Łączna liczba wyświetleń

czwartek, 2 lutego 2012

82.

                    - O tu jest świetne miejsce. – powiedziała, Joanna gdy się znaleźli na polanie – Milutko tu i ciepło, na słoneczku, i w zupełnym zaciszu.
                    - Oj trzeba łapać te słońce, gdy jeszcze tak miło grzeje. 
Rozłożyli koc i usiedli, na nim rozglądając się dookoła. Po chwili zdjęli też, zbędne w upale wierzchnie okrycie.
                    - Ale dziś przytulnie tu i przyjemnie…
- I tak spokojnie. – Jacek wyciągnął delikatnie z torby wino i szkło – Wypijmy zanim się nagrzeje.
- Masz rację. Białe wino powinno być chłodne. Za co wypijemy?
- Za cudowne chwile w twoim towarzystwie.
Wziął korkociąg do ręki i celebrując tę chwilę, pomału, zajął się odkorkowaniem butelki. Potem, wolno, tak jak przed chwilą, wziął do lewej ręki kieliszki i z namaszczeniem je napełnił. Odstawił na trawę butelkę i podał kieliszek Joannie.
                    - Jesteś bardzo miły. Ale ja wypiję, za te chwile, w twoim towarzystwie. Pozwolisz?
- Żyjemy w wolnym kraju.
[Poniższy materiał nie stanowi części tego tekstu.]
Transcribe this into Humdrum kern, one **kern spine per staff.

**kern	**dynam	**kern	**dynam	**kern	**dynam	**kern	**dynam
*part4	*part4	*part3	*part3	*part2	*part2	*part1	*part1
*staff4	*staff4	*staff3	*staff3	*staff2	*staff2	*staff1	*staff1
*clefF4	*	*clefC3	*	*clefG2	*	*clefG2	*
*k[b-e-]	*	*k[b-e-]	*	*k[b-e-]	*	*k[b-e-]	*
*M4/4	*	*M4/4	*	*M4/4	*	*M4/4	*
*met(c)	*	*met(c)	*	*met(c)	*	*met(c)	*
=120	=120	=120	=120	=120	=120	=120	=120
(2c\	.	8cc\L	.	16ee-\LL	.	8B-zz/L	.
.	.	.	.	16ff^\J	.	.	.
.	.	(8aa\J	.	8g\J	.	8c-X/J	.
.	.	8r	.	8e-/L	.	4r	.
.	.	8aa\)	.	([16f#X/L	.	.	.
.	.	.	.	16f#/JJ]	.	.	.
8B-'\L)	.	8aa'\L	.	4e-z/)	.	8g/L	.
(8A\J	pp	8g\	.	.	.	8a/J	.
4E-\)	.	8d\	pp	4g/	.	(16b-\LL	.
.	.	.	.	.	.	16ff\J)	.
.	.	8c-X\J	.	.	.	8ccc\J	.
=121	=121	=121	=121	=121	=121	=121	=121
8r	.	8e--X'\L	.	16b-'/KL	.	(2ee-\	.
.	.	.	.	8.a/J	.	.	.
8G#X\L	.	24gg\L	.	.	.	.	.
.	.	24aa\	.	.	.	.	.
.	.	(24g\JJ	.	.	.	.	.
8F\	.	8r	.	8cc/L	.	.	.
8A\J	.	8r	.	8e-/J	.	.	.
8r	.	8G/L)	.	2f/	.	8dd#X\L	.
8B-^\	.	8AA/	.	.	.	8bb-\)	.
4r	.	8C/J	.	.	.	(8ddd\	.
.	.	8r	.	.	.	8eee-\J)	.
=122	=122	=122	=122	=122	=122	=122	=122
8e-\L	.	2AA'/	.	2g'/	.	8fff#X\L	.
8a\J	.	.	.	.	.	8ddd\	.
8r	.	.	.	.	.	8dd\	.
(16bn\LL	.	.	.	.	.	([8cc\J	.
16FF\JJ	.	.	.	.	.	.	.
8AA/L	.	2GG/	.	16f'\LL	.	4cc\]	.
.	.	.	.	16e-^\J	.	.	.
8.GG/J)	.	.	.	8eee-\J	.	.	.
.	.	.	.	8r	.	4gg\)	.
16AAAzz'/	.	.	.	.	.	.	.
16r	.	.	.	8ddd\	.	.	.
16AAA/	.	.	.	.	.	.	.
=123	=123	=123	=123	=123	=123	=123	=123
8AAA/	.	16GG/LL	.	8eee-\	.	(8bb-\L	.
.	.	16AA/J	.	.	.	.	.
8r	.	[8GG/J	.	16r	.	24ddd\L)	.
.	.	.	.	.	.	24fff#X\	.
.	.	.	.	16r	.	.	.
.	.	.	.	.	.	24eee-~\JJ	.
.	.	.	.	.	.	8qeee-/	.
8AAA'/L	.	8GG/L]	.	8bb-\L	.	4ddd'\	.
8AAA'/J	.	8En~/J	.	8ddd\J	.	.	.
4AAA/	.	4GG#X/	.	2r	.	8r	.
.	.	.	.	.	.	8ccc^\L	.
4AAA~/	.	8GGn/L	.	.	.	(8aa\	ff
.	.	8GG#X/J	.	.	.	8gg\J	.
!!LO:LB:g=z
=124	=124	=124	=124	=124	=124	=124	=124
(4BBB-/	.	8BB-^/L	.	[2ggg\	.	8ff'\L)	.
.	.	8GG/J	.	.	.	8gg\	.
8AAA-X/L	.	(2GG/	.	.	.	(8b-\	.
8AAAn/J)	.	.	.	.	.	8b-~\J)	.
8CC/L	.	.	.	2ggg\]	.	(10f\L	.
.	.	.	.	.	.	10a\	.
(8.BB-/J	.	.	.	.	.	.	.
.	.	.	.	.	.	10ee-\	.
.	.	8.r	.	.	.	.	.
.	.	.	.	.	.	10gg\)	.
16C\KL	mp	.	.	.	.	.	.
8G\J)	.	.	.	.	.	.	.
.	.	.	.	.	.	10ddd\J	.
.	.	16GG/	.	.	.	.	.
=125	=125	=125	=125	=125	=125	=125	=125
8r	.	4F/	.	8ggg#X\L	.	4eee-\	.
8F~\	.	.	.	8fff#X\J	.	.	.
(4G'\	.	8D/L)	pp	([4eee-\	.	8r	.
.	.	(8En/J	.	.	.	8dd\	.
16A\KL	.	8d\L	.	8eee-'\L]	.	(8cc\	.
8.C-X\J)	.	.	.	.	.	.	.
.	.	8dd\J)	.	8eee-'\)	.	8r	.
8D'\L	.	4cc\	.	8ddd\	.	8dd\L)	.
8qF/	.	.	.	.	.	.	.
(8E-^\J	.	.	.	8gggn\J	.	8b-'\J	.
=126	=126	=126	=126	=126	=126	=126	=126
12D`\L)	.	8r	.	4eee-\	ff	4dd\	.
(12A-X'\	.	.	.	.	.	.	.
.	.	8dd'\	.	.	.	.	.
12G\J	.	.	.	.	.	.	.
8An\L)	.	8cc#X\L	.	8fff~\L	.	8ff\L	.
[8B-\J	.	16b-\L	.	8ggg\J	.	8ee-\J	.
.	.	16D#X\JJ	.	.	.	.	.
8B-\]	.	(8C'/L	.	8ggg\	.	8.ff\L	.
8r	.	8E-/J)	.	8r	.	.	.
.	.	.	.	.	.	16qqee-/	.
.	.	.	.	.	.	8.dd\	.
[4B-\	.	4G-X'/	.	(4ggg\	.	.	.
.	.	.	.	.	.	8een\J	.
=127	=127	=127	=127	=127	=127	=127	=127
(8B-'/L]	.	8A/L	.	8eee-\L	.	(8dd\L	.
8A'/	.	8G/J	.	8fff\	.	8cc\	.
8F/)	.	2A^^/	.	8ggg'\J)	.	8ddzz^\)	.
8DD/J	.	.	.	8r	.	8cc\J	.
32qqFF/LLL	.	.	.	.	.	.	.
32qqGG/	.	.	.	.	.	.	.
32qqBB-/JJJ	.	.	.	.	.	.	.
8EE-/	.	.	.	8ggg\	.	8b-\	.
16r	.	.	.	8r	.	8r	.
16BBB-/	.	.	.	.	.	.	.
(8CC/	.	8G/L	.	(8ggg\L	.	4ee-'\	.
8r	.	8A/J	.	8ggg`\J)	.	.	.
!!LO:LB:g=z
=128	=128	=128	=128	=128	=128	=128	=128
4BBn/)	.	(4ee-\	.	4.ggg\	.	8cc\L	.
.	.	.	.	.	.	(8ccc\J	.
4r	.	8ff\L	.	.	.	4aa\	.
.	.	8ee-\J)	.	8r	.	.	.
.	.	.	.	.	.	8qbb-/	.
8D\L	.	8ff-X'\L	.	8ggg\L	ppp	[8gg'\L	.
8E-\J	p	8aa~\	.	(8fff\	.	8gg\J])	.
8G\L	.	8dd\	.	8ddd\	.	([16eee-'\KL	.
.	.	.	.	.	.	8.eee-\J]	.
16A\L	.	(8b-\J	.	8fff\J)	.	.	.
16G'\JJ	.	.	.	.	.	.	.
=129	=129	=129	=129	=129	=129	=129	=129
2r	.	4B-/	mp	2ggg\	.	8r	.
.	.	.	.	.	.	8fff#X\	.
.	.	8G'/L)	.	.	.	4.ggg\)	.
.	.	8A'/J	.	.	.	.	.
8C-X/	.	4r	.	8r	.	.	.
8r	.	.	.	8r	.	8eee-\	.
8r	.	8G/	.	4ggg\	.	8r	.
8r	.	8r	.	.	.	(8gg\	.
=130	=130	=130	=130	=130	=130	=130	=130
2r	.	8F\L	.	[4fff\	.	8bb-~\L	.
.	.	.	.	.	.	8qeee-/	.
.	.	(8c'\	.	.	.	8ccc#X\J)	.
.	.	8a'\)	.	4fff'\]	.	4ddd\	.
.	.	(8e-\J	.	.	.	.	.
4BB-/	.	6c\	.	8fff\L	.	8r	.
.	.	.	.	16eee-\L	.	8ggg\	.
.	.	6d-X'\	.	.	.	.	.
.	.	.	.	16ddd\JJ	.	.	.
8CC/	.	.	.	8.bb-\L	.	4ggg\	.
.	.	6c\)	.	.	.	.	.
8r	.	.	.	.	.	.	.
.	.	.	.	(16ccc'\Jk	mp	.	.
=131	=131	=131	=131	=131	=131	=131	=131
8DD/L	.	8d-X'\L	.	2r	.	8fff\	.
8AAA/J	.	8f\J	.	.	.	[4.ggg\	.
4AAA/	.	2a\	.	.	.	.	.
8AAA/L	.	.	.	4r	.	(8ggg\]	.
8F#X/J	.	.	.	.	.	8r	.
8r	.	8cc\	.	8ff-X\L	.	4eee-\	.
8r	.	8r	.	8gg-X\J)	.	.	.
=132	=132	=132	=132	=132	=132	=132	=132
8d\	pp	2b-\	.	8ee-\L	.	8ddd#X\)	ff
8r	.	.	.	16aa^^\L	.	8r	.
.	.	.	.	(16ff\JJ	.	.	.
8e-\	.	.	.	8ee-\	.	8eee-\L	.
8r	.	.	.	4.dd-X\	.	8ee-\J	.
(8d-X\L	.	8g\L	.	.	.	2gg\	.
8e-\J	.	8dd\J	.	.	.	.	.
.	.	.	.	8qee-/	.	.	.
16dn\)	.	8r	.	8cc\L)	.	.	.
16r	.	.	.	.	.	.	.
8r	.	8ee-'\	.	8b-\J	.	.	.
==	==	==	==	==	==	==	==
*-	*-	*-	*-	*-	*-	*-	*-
A więc… Za te chwile… - Umoczyli usta w chłodnym, złocistym trunku. 
- Mmm, dobre, jeszcze chłodne. Nie za słodkie, nie za kwaśne. Na takie właśnie miałem ochotę.
- Cieszę się. Może ciastko? – Joanna otworzyła opakowanie ciastek wyjęte z torby i podała Jackowi. Pokręcił głową.
- Może później. Chciałbym podelektować się jeszcze samym winem. Wspaniale smakuje.
Wzięła jedno i odłożyła paczkę obok kieliszka. Sięgnęła po sweterek, zrobiła z niego poduszkę i położyła się wygodnie na kocu.
                    - Dobry pomysł. Mogę położyć się obok?
                    - Żyjemy w wolnym kraju. -zaśmiała się.